Forensic Files II · Hot Pockets · Tufts

Plus: A Place In The Sun

Forensic Files II kicked off last weekend. The HLN show is a reboot of Forensic Files, the true crime pioneer that ran from 1996 to 2011 and featured the soothing voice of the late Peter Thomas.

But though Thomas is gone, the 30-minute show is back, this time narrated by Bill Camp, who I recognize as the lawyer from The Outsider but, holy cow, he’s done a lot of stuff. The New York Post — which praises the OG FF as taking “30 minutes to tell many of the same true-crime stories that Dateline NBC and 20/20 routinely pad into an hour or more” — has an interview with show creator Paul Dowling that’s worth a read. “HLN was one of the first to knock on the door” regarding a reboot of the show, Dowling says, “and I said no to them for three years — I said no to everyone.” He says he’s impressed with the new series, and that “The episodes zip along. There’s no shot where we show you the mountains to take up time.”

Forensic Files II premiered on February 23, and is scheduled to air weekly for 16 episodes. You can watch it on TV like in the olden days, or stream it on CNNgo. — EB


CrimeReads has a great longform piece on the case that inspired A Place In The Sun. Actually, the case (People v. Gillette) spurred a lot more than that: the story of Chester Ellsworth Gillette, who was executed in 1908 for the death of Grace Brown, is behind a number of properties and adaptations. According to prosecutors, Gillette impregnated Brown, then beat her to death with a tennis racquet when she encouraged him to marry her. Gillette claimed that her death was a suicide, and that he was innocent.

Clyde Griffiths, a character in Theodore Dreiser's novel An American Tragedy, was based on Gillette, and that book was adapted into a play and a pre-code movie of the same name. It hit the big screen again in 1951, with a cast that included Montgomery Clift, Elizabeth Taylor, and Shelley Winters.

What is it about this sad little domestic-violence case that kept it churning through new properties? According to CrimeReads’ S.L. McInnis:

The story has a haunting, and lasting, appeal. Most of us couldn’t relate to a brutal serial killer like Jeffrey Dahmer or Ted Bundy. But Chester Gillette is different.
Throughout the trial, he maintained his innocence, explaining that his statement changed because he was terrified of being blamed for Brown’s death after her body was found. (Cases like this helped usher in the era of Miranda Rights where one has the “right to remain silent” during an arrest.) There was no DNA evidence a century ago and no witnesses to the crime. There was no hard evidence against Gillette at all, in fact. Everything was circumstantial.

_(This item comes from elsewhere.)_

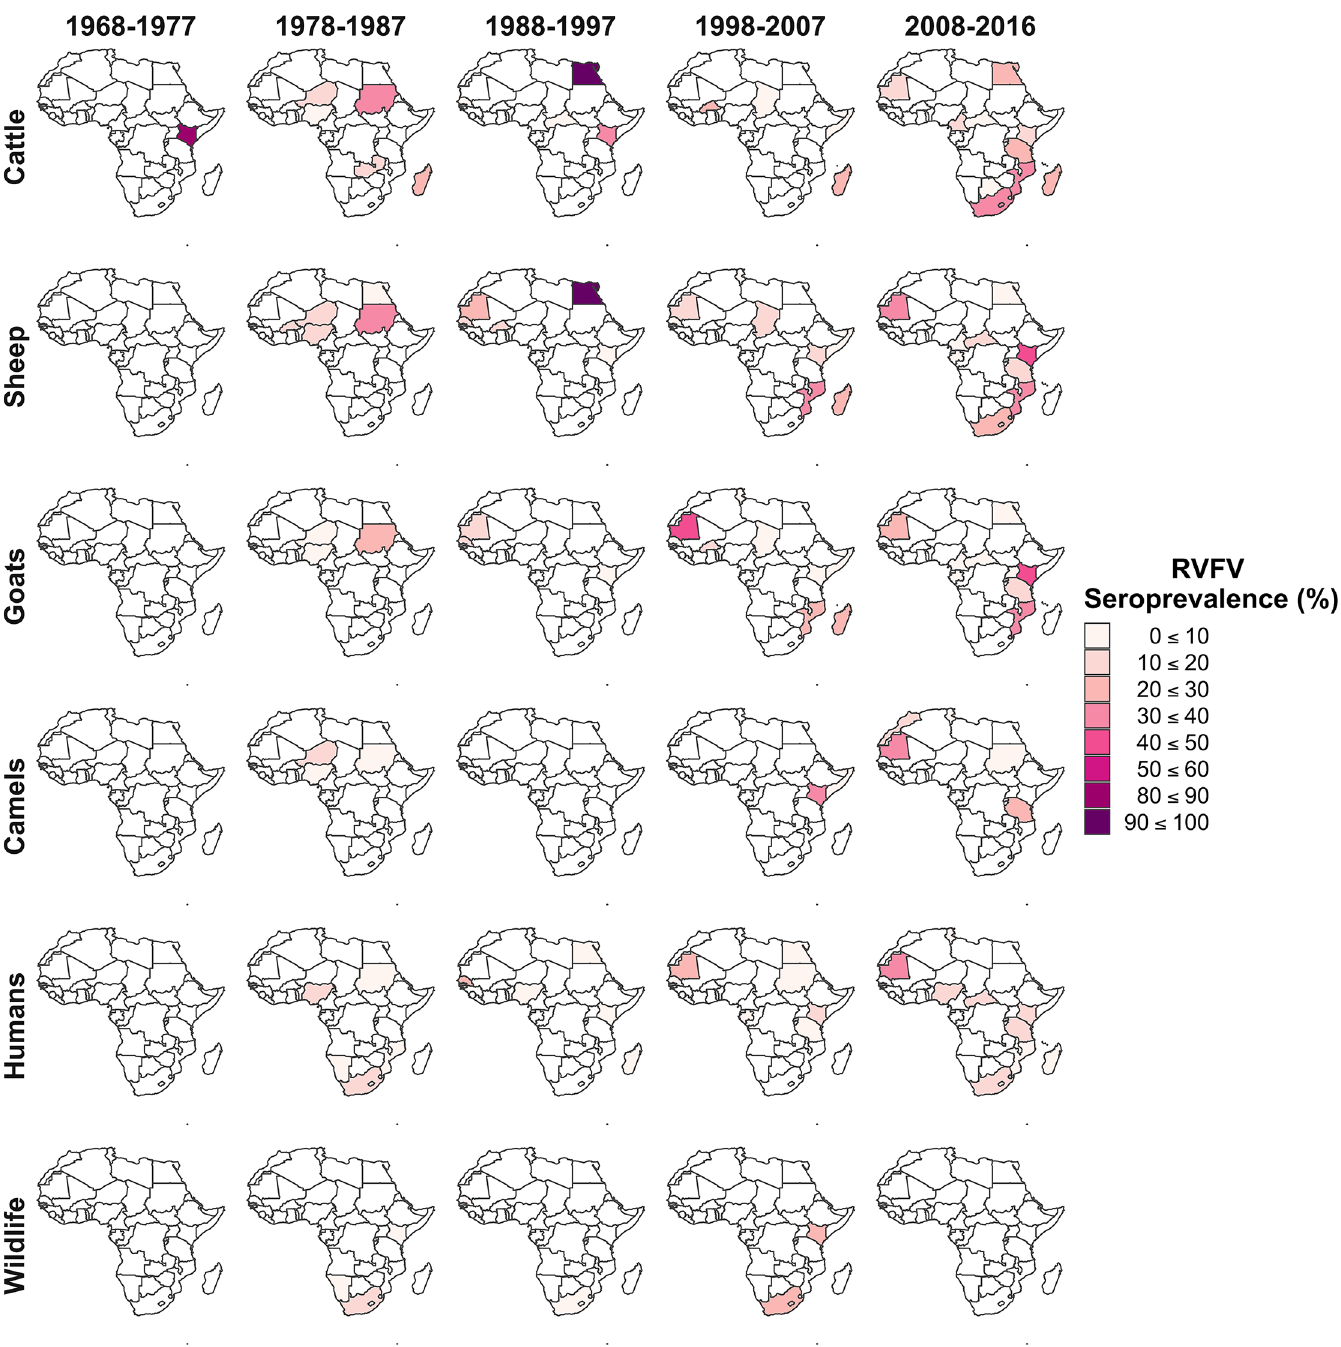
Fig 4. The distribution of seroprevalence (% individuals seropositive) for Rift Valley fever virus by species and decade in African countries, 1968–2016 (year study was conducted).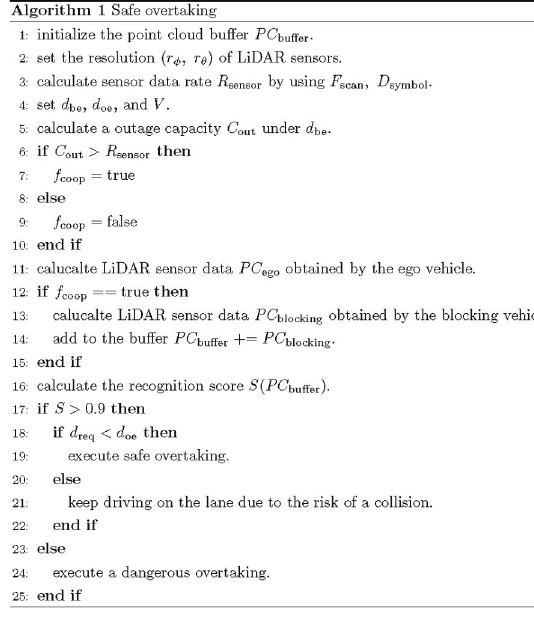
( a ) Block diagram of safe overtaking. ( b ) Algorithm of safe overtaking. Figure 17. Description of the whole process in the simulation.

You can read McInnis’s take on the case and its adaptations here. — EB


Why hasn’t this been adapted yet: Hot Pockets edition. Michelle Janavs, one of the many wealthy parents swept up in the college admissions scandal, is the daughter and niece of the inventors of Hot Pockets, the bodega treat we’ve all considered (or even tried) when hunger and or alcohol has gotten the upper hand.

The Associated Press reported this week that Janavs was sentenced to five months in prison for paying (consultant turned FBI informant) “Rick Singer $100,000 to have a proctor correct her two daughters’ ACT exam answers,” and paid “$200,000 to have one of her daughters labeled as a fake beach volleyball recruit at the University of Southern California.” She was arrested before the volleyball kid was formally admitted to the college, prosecutors say, so that later payment was all for naught.

(I'll note here that, according to Walmart.com, $300,000 is how much you’d pay for 150,000 two-count boxes of pepperoni Hot Pockets.)

I know that we have that shitty Lifetime adaptation of the scandal already, but, you guys, did you know that frozen burrito king Peter Jan Sartorio went down in the case, as well? Couldn’t this be adapted into some sort of parable about punishment for scores of dehydration, stomach upset, and misery their concoctions have caused? Or, even better, an episode of In Ice Cold Blood (because, frozen, get it?). I just think we need to start looking past the low-hanging actress fruit and start making hay with some of the goofy ways some of these other parents made their money. — EB


Time to go back to school: Tufts is offering a class on true crime. The course is called “Gender, Justice, and True Crime,” and its an offering of the school’s Experimental College, which is intended to keep Tufts an “exciting place to learn and teach.” In the class, students will “consider the serious and sensitive content of true crime through storytelling, giving participants a chance to discuss broadly the ethics and motives of true crime media in a modern-day world. Instead of treating the genre like a source of entertainment, as it is so often consumed, students take an in-depth look at victims with a range of identities and the severity of the offenses committed.”

Assuming you could have fit it into your schedule, would you have taken this elective? Or are you like, “Guys, I could teach this thing”?